One year on: remembering the Martin Place siege
Public spaces have the ability to bring us together, connect us to a common experience, and even to transcend an experience. The built environment is the backdrop against which we live our lives and it impacts on our senses, our emotions, our participation in community life, and our sense of community well-being. One year after the Martin Place siege, how will the workers and commuters of Sydney remember, and how will we transcend that tragic day of terror?
One year ago this month, Sydney barrister and mother-of-three Katrina Dawson, 38, and cafe manager Tori Johnson, 34 were tragically killed during the 16-hour siege in Martin Place.

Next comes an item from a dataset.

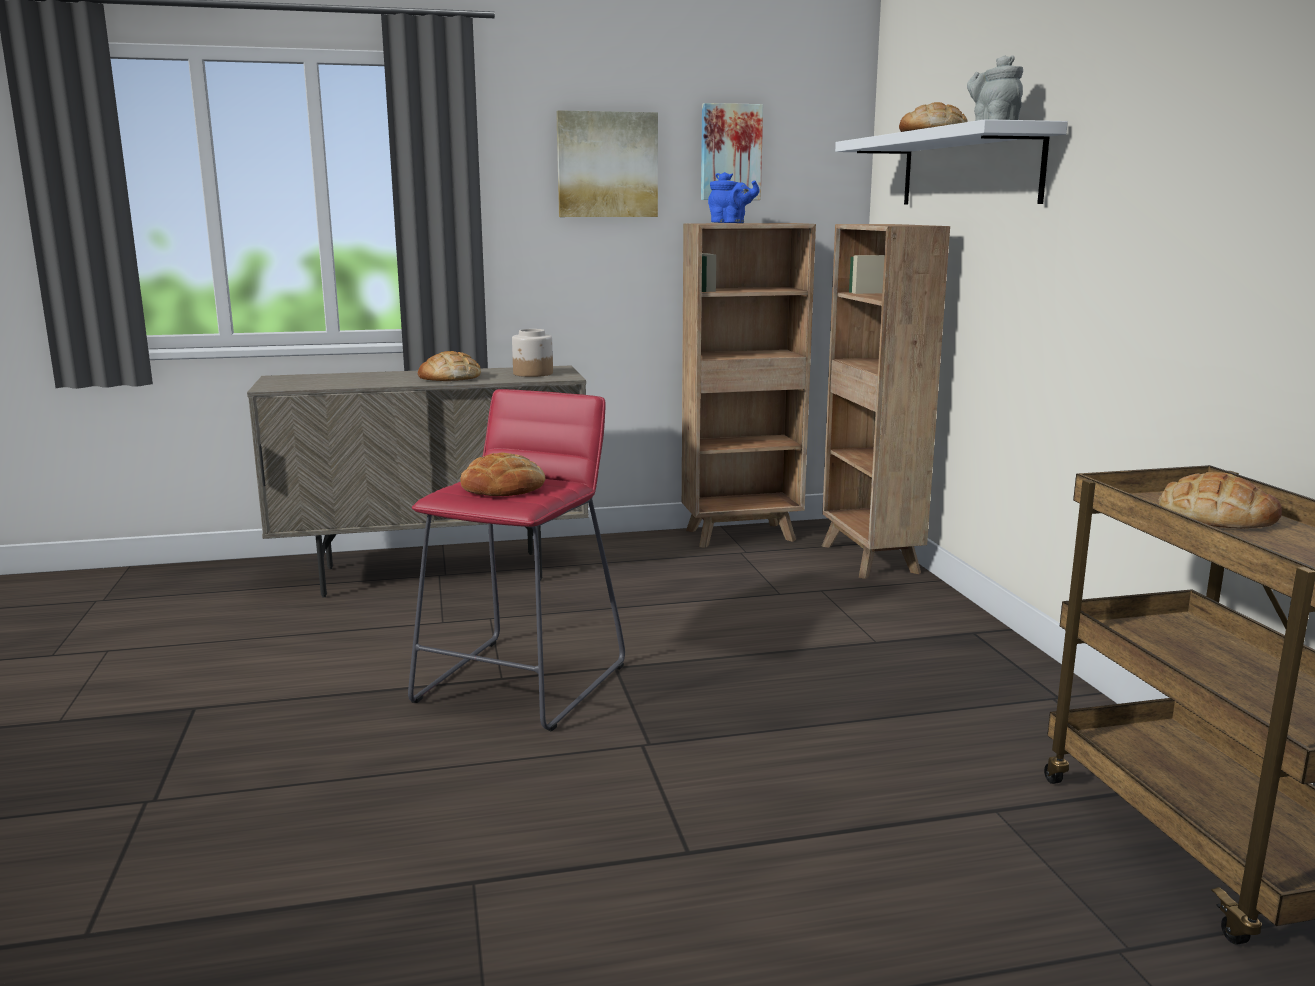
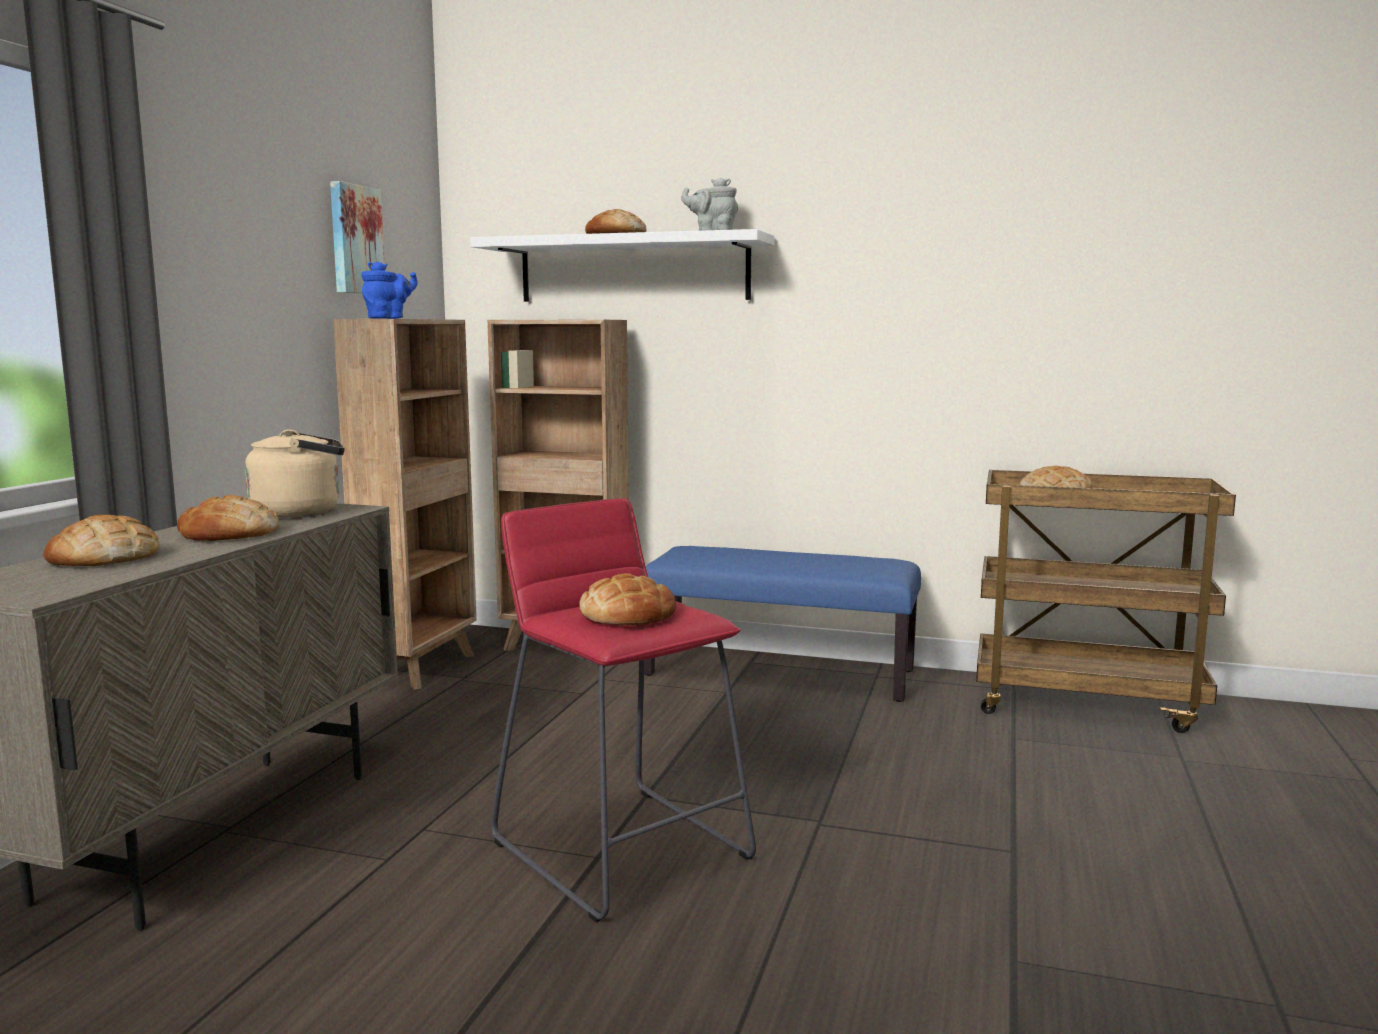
camera: 60 degrees left, 5 degrees down
(363, 377) = (103, 557): none -> bread
(533, 373) = (302, 512): jar -> beige kettle
(607, 165) = (257, 244): picture -> none
(970, 651) = (780, 672): none -> blue bench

The site, the Lindt Chocolat cafe, an everyday shop where commuters and city workers gathered for their morning coffee fix, was suddenly transformed into a site of terror.
The trauma was felt by Australians from all backgrounds, and in our public outpouring of grief the people of Sydney transformed an experience of terror into something beautiful - a floral tribute that grew and grew as a tangible symbol of mourning and love.

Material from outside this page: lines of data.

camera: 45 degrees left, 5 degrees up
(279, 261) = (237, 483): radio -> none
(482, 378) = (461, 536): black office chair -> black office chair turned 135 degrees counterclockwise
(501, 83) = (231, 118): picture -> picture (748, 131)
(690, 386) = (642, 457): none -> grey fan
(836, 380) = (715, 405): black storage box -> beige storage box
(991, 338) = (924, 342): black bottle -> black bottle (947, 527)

A sea of gerberas and daffodils, roses and lilies, flooded the available space in a spontaneous public outpouring of grief that captured the imagination of the world as a symbol of unity.

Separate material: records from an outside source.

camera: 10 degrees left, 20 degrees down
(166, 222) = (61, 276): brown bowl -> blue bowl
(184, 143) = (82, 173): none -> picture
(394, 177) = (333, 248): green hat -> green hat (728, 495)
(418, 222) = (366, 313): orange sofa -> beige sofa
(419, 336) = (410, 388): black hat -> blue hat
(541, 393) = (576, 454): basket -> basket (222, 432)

"Their gentle aroma wafted for blocks down city streets and into shops and offices...Instinctively we chose peace, unity and tolerance over backlash and blame."
– Mr Flower
One year on, a design for a permanent memorial on the site has been revealed that draws inspiration from that spontaneous floral display.
Architect Richard Johnson said the design was inspired by the sea of flowers left by the public in the days following the siege, while accommodating Martin Place’s function as a busy pedestrian thoroughfare.
A "scattered starburst" of some 400 floral cubes will be inlaid in the granite pavers of Martin Place in memory of the victims of the siege.
“This tragic event changed our city and we will forever feel the loss of Tori Johnson and Katrina Dawson as we go about our daily lives,” NSW Premier Mike Baird said.
“This enduring memorial is intended to pay tribute to the victims and survivors who, by sheer chance, were caught up in that dreadful day.
“We have worked closely with the Dawson and Johnson families to choose a design that we believe captures the spirit of the outpouring of support we witnessed from people all over NSW.”
At a twilight vigil held on 15 December to commemorate one year since the siege, master of ceremonies John Flower spoke of the symbolism these flowers had on the collective imagination.
“It began with an anonymous gesture of compassion and condolence... a single snow-white bunch of flowers placed with great care on the grey slate of Martin Place," he said.
That single floral tribute grew to tens of thousands in the following days as the people of Sydney shared their condolences.
"Their gentle aroma wafted for blocks down city streets and into shops and offices," Mr Flower said.
"Instinctively we chose peace, unity and tolerance over backlash and blame."
At the formal commemoration, images of the sea of flowers and the messages that filled Martin Place in the days after the siege were projected onto the surrounding buildings.
Sydney Lord Mayor Clover Moore said it was the spontaneity of the floral tribute that became an important symbol for a nation grieving together and that demonstrated the strong ties that bind the city's different communities.
"We are a safe community and we came out in our different colours and backgrounds to mourn and grieve with those families a year ago," she said.
In the years and decades to come, the permanent floral memorial in Martin Place will serve most of all as a tribute to how we stood united as single community in the face of terror.
One year after the Martin Place siege, how will the workers and commuters of Sydney remember, and how will we transcend that tragic day of terror?